__Records for the task__:

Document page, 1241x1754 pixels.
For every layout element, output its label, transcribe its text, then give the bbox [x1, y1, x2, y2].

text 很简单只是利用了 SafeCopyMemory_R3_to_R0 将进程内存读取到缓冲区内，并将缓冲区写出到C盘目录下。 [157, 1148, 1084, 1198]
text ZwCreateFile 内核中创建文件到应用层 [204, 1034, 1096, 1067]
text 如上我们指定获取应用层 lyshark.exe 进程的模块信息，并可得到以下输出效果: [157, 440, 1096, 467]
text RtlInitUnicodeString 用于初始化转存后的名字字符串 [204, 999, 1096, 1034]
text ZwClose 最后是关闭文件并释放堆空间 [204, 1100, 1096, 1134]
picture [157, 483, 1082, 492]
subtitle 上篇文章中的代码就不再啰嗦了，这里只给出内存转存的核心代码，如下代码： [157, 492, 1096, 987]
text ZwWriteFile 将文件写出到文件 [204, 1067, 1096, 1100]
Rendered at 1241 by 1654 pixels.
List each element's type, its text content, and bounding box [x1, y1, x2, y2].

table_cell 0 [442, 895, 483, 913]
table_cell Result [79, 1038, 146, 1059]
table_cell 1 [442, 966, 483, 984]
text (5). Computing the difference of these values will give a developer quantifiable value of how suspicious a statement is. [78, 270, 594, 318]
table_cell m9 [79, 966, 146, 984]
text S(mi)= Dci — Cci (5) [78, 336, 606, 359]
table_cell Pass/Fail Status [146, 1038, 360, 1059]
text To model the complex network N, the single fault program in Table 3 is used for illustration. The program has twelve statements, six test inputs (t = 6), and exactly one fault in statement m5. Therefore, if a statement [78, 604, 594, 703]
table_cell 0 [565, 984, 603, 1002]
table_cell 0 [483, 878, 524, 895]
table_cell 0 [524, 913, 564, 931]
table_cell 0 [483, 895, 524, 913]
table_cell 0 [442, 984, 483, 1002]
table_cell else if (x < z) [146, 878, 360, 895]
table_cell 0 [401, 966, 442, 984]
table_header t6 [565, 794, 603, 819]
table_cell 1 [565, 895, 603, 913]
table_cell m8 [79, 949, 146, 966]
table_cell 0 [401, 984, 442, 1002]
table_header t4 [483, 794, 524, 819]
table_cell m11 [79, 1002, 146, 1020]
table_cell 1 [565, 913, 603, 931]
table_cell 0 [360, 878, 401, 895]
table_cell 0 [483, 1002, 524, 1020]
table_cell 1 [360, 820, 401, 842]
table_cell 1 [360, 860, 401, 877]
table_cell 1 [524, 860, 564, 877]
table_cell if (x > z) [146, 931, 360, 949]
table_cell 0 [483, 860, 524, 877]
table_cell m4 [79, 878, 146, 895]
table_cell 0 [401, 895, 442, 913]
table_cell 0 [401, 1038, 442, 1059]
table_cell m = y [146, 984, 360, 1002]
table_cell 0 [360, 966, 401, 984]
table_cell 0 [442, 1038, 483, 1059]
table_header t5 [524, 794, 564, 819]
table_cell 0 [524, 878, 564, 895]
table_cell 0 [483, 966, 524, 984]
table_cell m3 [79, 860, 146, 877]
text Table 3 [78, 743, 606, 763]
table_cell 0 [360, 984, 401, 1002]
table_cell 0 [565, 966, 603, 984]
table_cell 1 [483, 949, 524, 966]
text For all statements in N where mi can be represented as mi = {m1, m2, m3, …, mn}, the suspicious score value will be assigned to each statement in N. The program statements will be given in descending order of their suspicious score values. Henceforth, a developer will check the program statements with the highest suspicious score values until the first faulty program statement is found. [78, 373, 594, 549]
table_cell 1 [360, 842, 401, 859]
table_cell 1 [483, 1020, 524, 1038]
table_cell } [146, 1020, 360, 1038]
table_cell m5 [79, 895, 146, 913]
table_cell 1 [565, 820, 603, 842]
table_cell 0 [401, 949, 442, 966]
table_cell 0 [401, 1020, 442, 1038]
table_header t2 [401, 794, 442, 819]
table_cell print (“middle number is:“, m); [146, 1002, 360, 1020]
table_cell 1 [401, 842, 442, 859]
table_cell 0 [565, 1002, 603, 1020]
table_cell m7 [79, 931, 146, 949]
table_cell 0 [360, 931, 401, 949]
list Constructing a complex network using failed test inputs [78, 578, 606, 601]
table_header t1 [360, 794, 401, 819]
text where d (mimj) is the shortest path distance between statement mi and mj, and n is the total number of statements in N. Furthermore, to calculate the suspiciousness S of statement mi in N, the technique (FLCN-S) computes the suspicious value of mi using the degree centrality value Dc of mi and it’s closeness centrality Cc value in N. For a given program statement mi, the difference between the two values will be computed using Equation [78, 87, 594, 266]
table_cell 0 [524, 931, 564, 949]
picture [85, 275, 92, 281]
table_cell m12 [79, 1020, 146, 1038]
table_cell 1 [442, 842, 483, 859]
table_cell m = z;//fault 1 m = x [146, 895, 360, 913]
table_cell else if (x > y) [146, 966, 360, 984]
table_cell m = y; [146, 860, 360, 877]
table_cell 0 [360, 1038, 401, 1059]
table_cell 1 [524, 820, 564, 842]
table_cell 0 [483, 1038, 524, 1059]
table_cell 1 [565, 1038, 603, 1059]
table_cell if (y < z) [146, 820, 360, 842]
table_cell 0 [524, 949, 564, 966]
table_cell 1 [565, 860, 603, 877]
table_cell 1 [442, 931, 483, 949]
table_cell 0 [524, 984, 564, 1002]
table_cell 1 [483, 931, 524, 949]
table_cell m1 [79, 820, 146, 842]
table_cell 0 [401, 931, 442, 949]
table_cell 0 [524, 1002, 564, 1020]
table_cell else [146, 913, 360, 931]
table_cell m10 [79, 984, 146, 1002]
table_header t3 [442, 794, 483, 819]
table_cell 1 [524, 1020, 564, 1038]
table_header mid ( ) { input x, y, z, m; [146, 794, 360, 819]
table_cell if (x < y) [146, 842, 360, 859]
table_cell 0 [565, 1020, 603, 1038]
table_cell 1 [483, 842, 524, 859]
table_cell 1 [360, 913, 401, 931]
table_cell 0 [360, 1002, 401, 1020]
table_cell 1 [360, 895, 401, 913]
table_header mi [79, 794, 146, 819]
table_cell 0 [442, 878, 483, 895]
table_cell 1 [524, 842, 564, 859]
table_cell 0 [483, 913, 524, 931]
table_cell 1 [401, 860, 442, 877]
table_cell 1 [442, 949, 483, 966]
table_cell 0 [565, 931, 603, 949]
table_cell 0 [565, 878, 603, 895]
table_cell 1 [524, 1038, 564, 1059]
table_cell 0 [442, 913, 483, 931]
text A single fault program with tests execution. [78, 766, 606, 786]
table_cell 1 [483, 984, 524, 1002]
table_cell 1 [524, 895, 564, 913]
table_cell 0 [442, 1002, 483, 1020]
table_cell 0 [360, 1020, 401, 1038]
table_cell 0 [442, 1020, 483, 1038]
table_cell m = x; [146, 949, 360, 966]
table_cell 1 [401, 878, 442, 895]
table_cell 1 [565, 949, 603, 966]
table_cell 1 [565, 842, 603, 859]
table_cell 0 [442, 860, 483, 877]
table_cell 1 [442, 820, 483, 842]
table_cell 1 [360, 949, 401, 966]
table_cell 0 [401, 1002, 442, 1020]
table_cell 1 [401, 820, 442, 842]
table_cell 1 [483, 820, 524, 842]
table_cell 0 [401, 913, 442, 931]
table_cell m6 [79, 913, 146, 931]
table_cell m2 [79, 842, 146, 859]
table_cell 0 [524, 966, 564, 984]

__Directions for this task__:
Restate the entries above word for word, beginning with their first line and ending with the line holding "Rendered at 1241 by 1654 pixels."; omit everything else.

__Reply to the task__:
Document page, 1241x1754 pixels.
For every layout element, output its label, transcribe its text, then give the bbox [x1, y1, x2, y2].

text 很简单只是利用了 SafeCopyMemory_R3_to_R0 将进程内存读取到缓冲区内，并将缓冲区写出到C盘目录下。 [157, 1148, 1084, 1198]
text ZwCreateFile 内核中创建文件到应用层 [204, 1034, 1096, 1067]
text 如上我们指定获取应用层 lyshark.exe 进程的模块信息，并可得到以下输出效果: [157, 440, 1096, 467]
text RtlInitUnicodeString 用于初始化转存后的名字字符串 [204, 999, 1096, 1034]
text ZwClose 最后是关闭文件并释放堆空间 [204, 1100, 1096, 1134]
picture [157, 483, 1082, 492]
subtitle 上篇文章中的代码就不再啰嗦了，这里只给出内存转存的核心代码，如下代码： [157, 492, 1096, 987]
text ZwWriteFile 将文件写出到文件 [204, 1067, 1096, 1100]
Rendered at 1241 by 1654 pixels.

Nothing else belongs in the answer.